A lamparina que rina

Hoje uma história do Leonildo

A lamparina

Era uma manhã de setembro de 1958 (o que só fiquei sabendo muitos anos depois), o sol ainda não havia despontado e uma leve neblina iluminava os campos cobertos de flores nativas, brindando os passantes com seu agradável aroma.

O canto dos pássaros que despertavam e o ringido das rodas do carro de bois, a querida “gaiota”, onipresente nos acontecimentos mais importantes, misturava-se ao som rítmico das patas dos bois batendo na vítrea estrada de terra vermelha.

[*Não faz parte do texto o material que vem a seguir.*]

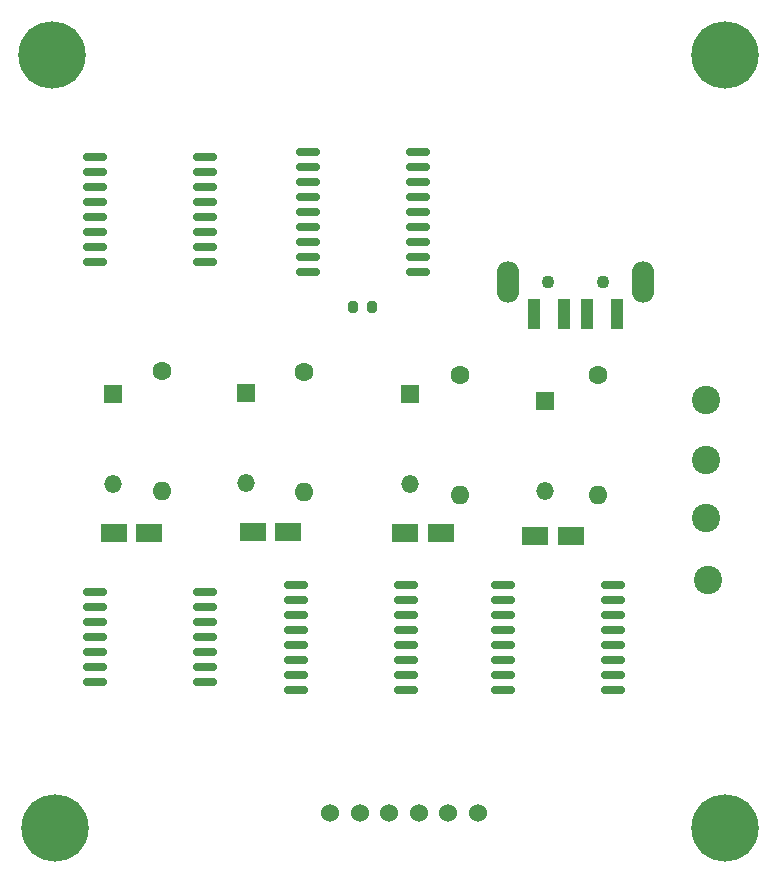
<source format=gts>
%TF.GenerationSoftware,KiCad,Pcbnew,(6.0.6)*%
%TF.CreationDate,2022-09-12T12:50:46+09:00*%
%TF.ProjectId,mouse,6d6f7573-652e-46b6-9963-61645f706362,rev?*%
%TF.SameCoordinates,Original*%
%TF.FileFunction,Soldermask,Top*%
%TF.FilePolarity,Negative*%
%FSLAX46Y46*%
G04 Gerber Fmt 4.6, Leading zero omitted, Abs format (unit mm)*
G04 Created by KiCad (PCBNEW (6.0.6)) date 2022-09-12 12:50:46*
%MOMM*%
%LPD*%
G01*
G04 APERTURE LIST*
G04 Aperture macros list*
%AMRoundRect*
0 Rectangle with rounded corners*
0 $1 Rounding radius*
0 $2 $3 $4 $5 $6 $7 $8 $9 X,Y pos of 4 corners*
0 Add a 4 corners polygon primitive as box body*
4,1,4,$2,$3,$4,$5,$6,$7,$8,$9,$2,$3,0*
0 Add four circle primitives for the rounded corners*
1,1,$1+$1,$2,$3*
1,1,$1+$1,$4,$5*
1,1,$1+$1,$6,$7*
1,1,$1+$1,$8,$9*
0 Add four rect primitives between the rounded corners*
20,1,$1+$1,$2,$3,$4,$5,0*
20,1,$1+$1,$4,$5,$6,$7,0*
20,1,$1+$1,$6,$7,$8,$9,0*
20,1,$1+$1,$8,$9,$2,$3,0*%
G04 Aperture macros list end*
%ADD10C,2.400000*%
%ADD11R,1.500000X1.500000*%
%ADD12O,1.500000X1.500000*%
%ADD13RoundRect,0.150000X-0.875000X-0.150000X0.875000X-0.150000X0.875000X0.150000X-0.875000X0.150000X0*%
%ADD14C,1.600000*%
%ADD15O,1.600000X1.600000*%
%ADD16C,5.700000*%
%ADD17R,2.200000X1.600000*%
%ADD18RoundRect,0.200000X0.200000X0.275000X-0.200000X0.275000X-0.200000X-0.275000X0.200000X-0.275000X0*%
%ADD19C,1.100000*%
%ADD20R,1.100000X2.500000*%
%ADD21O,1.900000X3.500000*%
%ADD22C,1.524000*%
G04 APERTURE END LIST*
D10*
%TO.C,CP1*%
X159200000Y-90100000D03*
%TD*%
D11*
%TO.C,D4*%
X145400000Y-74985000D03*
D12*
X145400000Y-82605000D03*
%TD*%
D13*
%TO.C,U4*%
X107350000Y-54305000D03*
X107350000Y-55575000D03*
X107350000Y-56845000D03*
X107350000Y-58115000D03*
X107350000Y-59385000D03*
X107350000Y-60655000D03*
X107350000Y-61925000D03*
X107350000Y-63195000D03*
X116650000Y-63195000D03*
X116650000Y-61925000D03*
X116650000Y-60655000D03*
X116650000Y-59385000D03*
X116650000Y-58115000D03*
X116650000Y-56845000D03*
X116650000Y-55575000D03*
X116650000Y-54305000D03*
%TD*%
D14*
%TO.C,R3*%
X138200000Y-72820000D03*
D15*
X138200000Y-82980000D03*
%TD*%
D10*
%TO.C,Cp3*%
X159100000Y-80000000D03*
%TD*%
D14*
%TO.C,R1*%
X113017500Y-72417500D03*
D15*
X113017500Y-82577500D03*
%TD*%
D16*
%TO.C,REF1*%
X103955242Y-111165242D03*
%TD*%
D17*
%TO.C,C3*%
X136600000Y-86200000D03*
X133600000Y-86200000D03*
%TD*%
D18*
%TO.C,R5*%
X130825000Y-67000000D03*
X129175000Y-67000000D03*
%TD*%
D13*
%TO.C,U3*%
X141850000Y-90555000D03*
X141850000Y-91825000D03*
X141850000Y-93095000D03*
X141850000Y-94365000D03*
X141850000Y-95635000D03*
X141850000Y-96905000D03*
X141850000Y-98175000D03*
X141850000Y-99445000D03*
X151150000Y-99445000D03*
X151150000Y-98175000D03*
X151150000Y-96905000D03*
X151150000Y-95635000D03*
X151150000Y-94365000D03*
X151150000Y-93095000D03*
X151150000Y-91825000D03*
X151150000Y-90555000D03*
%TD*%
D17*
%TO.C,C2*%
X123700000Y-86085000D03*
X120700000Y-86085000D03*
%TD*%
D13*
%TO.C,U2*%
X124350000Y-90555000D03*
X124350000Y-91825000D03*
X124350000Y-93095000D03*
X124350000Y-94365000D03*
X124350000Y-95635000D03*
X124350000Y-96905000D03*
X124350000Y-98175000D03*
X124350000Y-99445000D03*
X133650000Y-99445000D03*
X133650000Y-98175000D03*
X133650000Y-96905000D03*
X133650000Y-95635000D03*
X133650000Y-94365000D03*
X133650000Y-93095000D03*
X133650000Y-91825000D03*
X133650000Y-90555000D03*
%TD*%
D14*
%TO.C,R2*%
X125000000Y-72520000D03*
D15*
X125000000Y-82680000D03*
%TD*%
D11*
%TO.C,D3*%
X134000000Y-74385000D03*
D12*
X134000000Y-82005000D03*
%TD*%
D14*
%TO.C,R4*%
X149900000Y-72820000D03*
D15*
X149900000Y-82980000D03*
%TD*%
D10*
%TO.C,CP2*%
X159100000Y-84900000D03*
%TD*%
D16*
%TO.C,REF2*%
X103705242Y-45665242D03*
%TD*%
%TO.C,REF3*%
X160705242Y-111165242D03*
%TD*%
D10*
%TO.C,CP4*%
X159100000Y-74900000D03*
%TD*%
D19*
%TO.C,USB-A1*%
X150300000Y-64900000D03*
X145700000Y-64900000D03*
D20*
X144500000Y-67650000D03*
X147000000Y-67650000D03*
X149000000Y-67650000D03*
X151500000Y-67650000D03*
D21*
X153700000Y-64900000D03*
X142300000Y-64900000D03*
%TD*%
D17*
%TO.C,C1*%
X111917500Y-86197500D03*
X108917500Y-86197500D03*
%TD*%
D13*
%TO.C,U5*%
X125350000Y-53920000D03*
X125350000Y-55190000D03*
X125350000Y-56460000D03*
X125350000Y-57730000D03*
X125350000Y-59000000D03*
X125350000Y-60270000D03*
X125350000Y-61540000D03*
X125350000Y-62810000D03*
X125350000Y-64080000D03*
X134650000Y-64080000D03*
X134650000Y-62810000D03*
X134650000Y-61540000D03*
X134650000Y-60270000D03*
X134650000Y-59000000D03*
X134650000Y-57730000D03*
X134650000Y-56460000D03*
X134650000Y-55190000D03*
X134650000Y-53920000D03*
%TD*%
D11*
%TO.C,D2*%
X120100000Y-74285000D03*
D12*
X120100000Y-81905000D03*
%TD*%
D16*
%TO.C,REF4*%
X160705242Y-45665242D03*
%TD*%
D13*
%TO.C,U1*%
X107350000Y-91190000D03*
X107350000Y-92460000D03*
X107350000Y-93730000D03*
X107350000Y-95000000D03*
X107350000Y-96270000D03*
X107350000Y-97540000D03*
X107350000Y-98810000D03*
X116650000Y-98810000D03*
X116650000Y-97540000D03*
X116650000Y-96270000D03*
X116650000Y-95000000D03*
X116650000Y-93730000D03*
X116650000Y-92460000D03*
X116650000Y-91190000D03*
%TD*%
D22*
%TO.C,J1*%
X127250000Y-109900000D03*
X129750000Y-109900000D03*
X132250000Y-109900000D03*
X134750000Y-109900000D03*
X137250000Y-109900000D03*
X139750000Y-109900000D03*
%TD*%
D17*
%TO.C,C4*%
X147600000Y-86400000D03*
X144600000Y-86400000D03*
%TD*%
D11*
%TO.C,D1*%
X108817500Y-74382500D03*
D12*
X108817500Y-82002500D03*
%TD*%
M02*

</source>
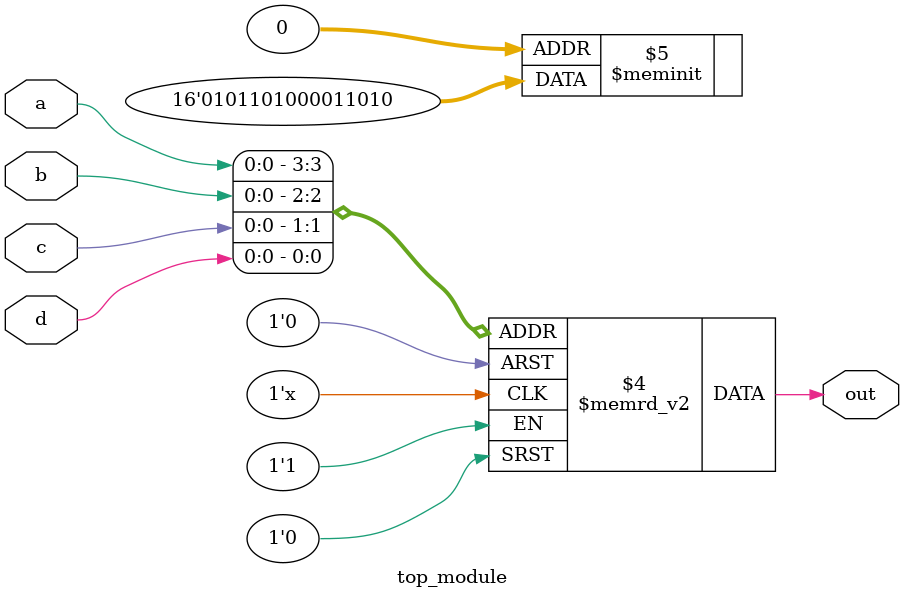
<source format=sv>
module top_module (
	input a,
	input b,
	input c,
	input d,
	output reg out
);
	always @(*)
	begin
		case({a,b,c,d})
			4'b0000: out = 0;
			4'b0001: out = 1;
			4'b0010: out = 0;
			4'b0011: out = 1;
			4'b0100: out = 1;
			4'b0101: out = 0;
			4'b0110: out = 0;  // Fix: Corrected output value for the case 4'b0110.
			4'b0111: out = 0;  // Fix: Corrected output value for the case 4'b0111.
			4'b1000: out = 0;
			4'b1001: out = 1;
			4'b1010: out = 0;
			4'b1011: out = 1;
			4'b1100: out = 1;
			4'b1101: out = 0;
			4'b1110: out = 1;
			4'b1111: out = 0;
			default: out = 0;
		endcase
	end
endmodule

</source>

Imponentes e fortes, os animais pareciam insensíveis ao peso da imensa carga que transportavam, como se tivessem consciência de estarem participando do destino da família e objetos que conduziam.

Sentado no banco de tábuas que beirava a “caixa” do carro, e, protegido de um lado por sua mãe e de outro por seu pai, um menino segurava firmemente um lampião, que seu pai fabricara com um vidro de “Phymatosan”.

Ao ritmo do som das patas dos bois, o menino balançava seus pés descalços, batendo levemente os calcanhares nas tábuas da carruagem. Tinha os cabelos cortados bem curtos, exceto uma mecha retangular que lhe pendia na testa. Suas calças, que cobriam a metade dos joelhos, eram de brim com listras longitudinais, e, suspensas por tiras do mesmo tecido, formando uma combinação harmônica com a camisa de “riscado”.

Enquanto o menino e os pais eram conduzidos pelo carro, os outros dois irmãos mais velhos seguiam a pé, agarrados à tampa de trás da “gaiota”. O momento era mágico e ninguém ousava pronunciar uma palavra. Enquanto a mãe pensava em como seria a vida na nova casa sem luz elétrica para iluminar as longas horas de trabalho noite-adentro, e o pai se preocupava com o árduo trabalho de arar as novas terras, o menino apenas “absorvia” o momento e cada vez mais fortemente segurava a lamparina.

Tão fortemente o menino segurou a lamparina, que ela lhe penetrou na alma, onde guardo cada vez mais viva a sua imagem, hora apagada em minhas mãos, hora acesa a iluminar as longas e agradáveis horas em que minha mãe, à sua luz, nos lia as revistas doadas pelos amigos que moravam na cidade.